▸ What to work on
Lines that contain the string "KiCad" are the ones to list; copy all of them from the records.

▸ Dataset extract
◆ ◆ ◆ ◆ ◆ ◆ ◆

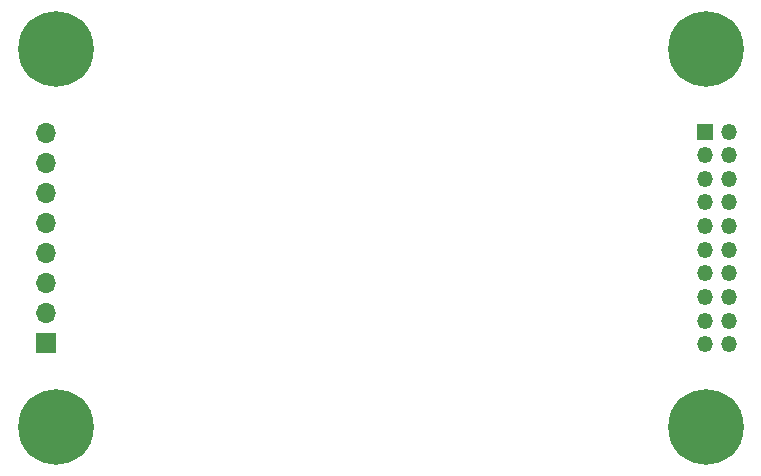
<source format=gbr>
%TF.GenerationSoftware,KiCad,Pcbnew,7.0.7*%
%TF.CreationDate,2024-01-06T16:12:51-06:00*%
%TF.ProjectId,MAR,4d41522e-6b69-4636-9164-5f7063625858,rev?*%
%TF.SameCoordinates,Original*%
%TF.FileFunction,Soldermask,Bot*%
%TF.FilePolarity,Negative*%
%FSLAX46Y46*%
G04 Gerber Fmt 4.6, Leading zero omitted, Abs format (unit mm)*
G04 Created by KiCad (PCBNEW 7.0.7) date 2024-01-06 16:12:51*
%MOMM*%
%LPD*%
G01*
G04 APERTURE LIST*
%ADD10C,6.400000*%
%ADD11R,1.700000X1.700000*%
%ADD12O,1.700000X1.700000*%
%ADD13R,1.350000X1.350000*%
%ADD14O,1.350000X1.350000*%
G04 APERTURE END LIST*
D10*
%TO.C,H3*%
X148000000Y-107600000D03*
%TD*%
%TO.C,H1*%
X93000000Y-75600000D03*
%TD*%
%TO.C,H4*%
X148000000Y-75600000D03*
%TD*%
%TO.C,H2*%
X93000000Y-107600000D03*
%TD*%
D11*
%TO.C,J2*%
X92165300Y-100475000D03*
D12*
X92165300Y-97935000D03*
X92165300Y-95395000D03*
X92165300Y-92855000D03*
X92165300Y-90315000D03*
X92165300Y-87775000D03*
X92165300Y-85235000D03*
X92165300Y-82695000D03*
%TD*%
D13*
%TO.C,J1*%
X147946900Y-82600000D03*
D14*
X149946900Y-82600000D03*
X147946900Y-84600000D03*
X149946900Y-84600000D03*
X147946900Y-86600000D03*
X149946900Y-86600000D03*
X147946900Y-88600000D03*
X149946900Y-88600000D03*
X147946900Y-90600000D03*
X149946900Y-90600000D03*
X147946900Y-92600000D03*
X149946900Y-92600000D03*
X147946900Y-94600000D03*
X149946900Y-94600000D03*
X147946900Y-96600000D03*
X149946900Y-96600000D03*
X147946900Y-98600000D03*
X149946900Y-98600000D03*
X147946900Y-100600000D03*
X149946900Y-100600000D03*
%TD*%
M02*

</source>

◆ ◆ ◆ ◆ ◆ ◆ ◆

▸ Output
%TF.GenerationSoftware,KiCad,Pcbnew,7.0.7*%
G04 Created by KiCad (PCBNEW 7.0.7) date 2024-01-06 16:12:51*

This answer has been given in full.